The long-awaited infrastructure passes the House
With bipartisan support, the House of Representatives passed the $1.2 trillion infrastructure bill last Friday evening. The bill, widely viewed as expanding job and economic growth over the medium- to long-term, targets infrastructures investments to roads and bridges, high-speed rail, broadband Internet, electric grid improvements, electric-vehicle charging, clean drinking water, airports, road safety, and the modernization of public transportation. Spending for the bill is derived from both savings and new revenue including roughly $200 billion in unused COVID-19 relief funds, unused Medicare rebates, unused unemployment insurance funds, and revenues generated from cryptocurrency reporting requirements. In August, the Congressional Budget Office (CBO) estimated that the approximately $1 trillion package would add roughly $256 billion to the Federal deficit from 2021 to 2031; however, the CBO analysis provides credit for only about $13 billion over ten years regarding the repurposed $200 billion from COVID-19 aid.

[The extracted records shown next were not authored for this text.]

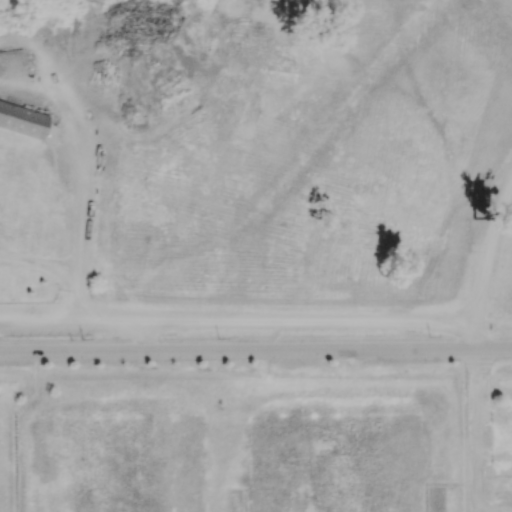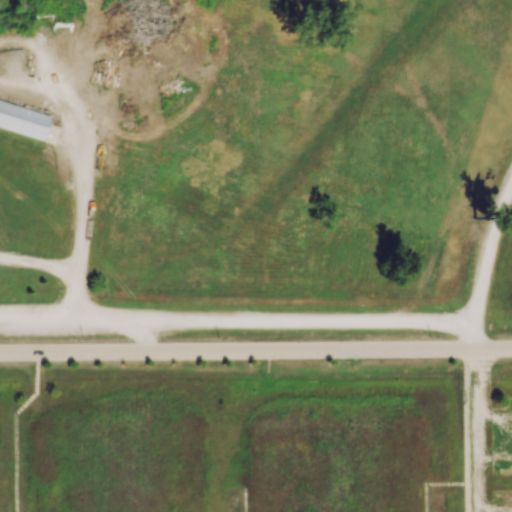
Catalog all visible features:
building: (21, 121)
building: (21, 121)
road: (78, 174)
road: (487, 247)
park: (256, 256)
road: (38, 272)
road: (423, 275)
road: (72, 318)
parking lot: (183, 321)
road: (272, 322)
road: (436, 323)
road: (474, 337)
road: (144, 338)
road: (256, 352)
road: (464, 417)
road: (494, 417)
road: (14, 428)
road: (476, 431)
parking lot: (502, 442)
road: (494, 457)
park: (334, 465)
park: (116, 468)
road: (431, 484)
road: (465, 498)
road: (244, 500)
parking lot: (502, 501)
road: (494, 508)
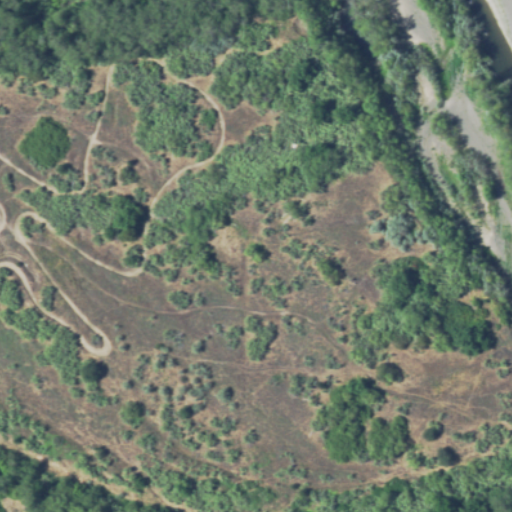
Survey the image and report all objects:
river: (475, 20)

Upgrades slowed from the brisk pace over the summer, but IG indexes have not retraced all downgrades from 2020
Between April and July, the market was looking at a record pace of net upgrades with $116 billion of debt upgraded per month; however, this trend has slowed with only $19.2 billion of debt upgraded in October. Despite improving credit fundamentals (U.S. IG leverage declined below 2019 levels in Q2), corporate IG indexes have only seen about 50% of the downgrades experienced in 2020 retraced. The early onset of COVID-19 resulted in the two largest downgrade months in history with $528 billion of downgrades in March 2020 and $409 billion in April. For the indexes, the average credit rating has declined from highs seen in 2019; we expect this to take some time to improve, especially given the attractiveness of issuing debt in a low rate environment and supply chain shortages that have capped the growth of global economies in the short-term.